There are occasions where an organisation has an information strategy issue, but the issue does not justify the expense of a
dedicated research project. MGL has used a shared cost model to allow a number of organisations to club together in order
to fund a piece of research that none could justify individually, but which provides excellent value for money and results
when carried out collectively.
JUG-T went through two phases to help organisations that use address referenced data, or generate addresses, to
understand how reliably address referenced service data can be used to produce area based statistics.
In the first phase address data for a large part of Northern England, stretching from the east side of Warrington to
the west side of Sheffield, was tested against administrati ve geographies, statistical geographies and ‘block’ geographies.
It was demonstrated that the present set of address products and associated look-up tables, was error prone, but that many
of the errors were due to systematic differences between data sets; such as the use of alternative veriosn of the street name.
In the second phase of the project data for the City of Manchester was examined in order to identify the spatial and temporal
shortcomings of current address bases. Have a look at MGL's
Addressing Interactive Testbed (AddressingIT) for more information.

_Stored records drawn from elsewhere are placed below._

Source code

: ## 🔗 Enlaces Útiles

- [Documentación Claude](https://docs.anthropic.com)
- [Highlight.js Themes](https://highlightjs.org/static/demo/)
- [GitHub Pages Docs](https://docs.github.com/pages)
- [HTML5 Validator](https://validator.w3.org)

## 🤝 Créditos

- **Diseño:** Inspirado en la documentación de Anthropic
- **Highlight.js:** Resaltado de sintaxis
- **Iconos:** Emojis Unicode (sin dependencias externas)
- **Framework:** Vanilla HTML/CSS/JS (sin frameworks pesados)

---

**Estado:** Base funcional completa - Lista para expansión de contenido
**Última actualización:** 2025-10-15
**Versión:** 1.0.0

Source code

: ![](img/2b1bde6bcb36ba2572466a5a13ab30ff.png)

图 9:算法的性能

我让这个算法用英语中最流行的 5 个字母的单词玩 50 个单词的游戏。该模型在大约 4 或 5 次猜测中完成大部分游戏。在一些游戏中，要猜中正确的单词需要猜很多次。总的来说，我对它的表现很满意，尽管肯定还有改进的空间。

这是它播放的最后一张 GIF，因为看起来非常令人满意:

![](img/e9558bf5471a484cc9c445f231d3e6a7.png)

Some of the methods and results produced in the two phases of JUG-T were then used to resolve anomalies
identified in the results of the 2001 Census and to carry out
robust sample based and full audits of major national address data sets.
Clients for JUG-T included: Manchester City Council, Ordnance Survey, Office for National Statistics, Office of the Deputy Prime
Minister, Landmark Information Group, Royal Mail, Hopewiser, ESRI and the Valuation Office Agency.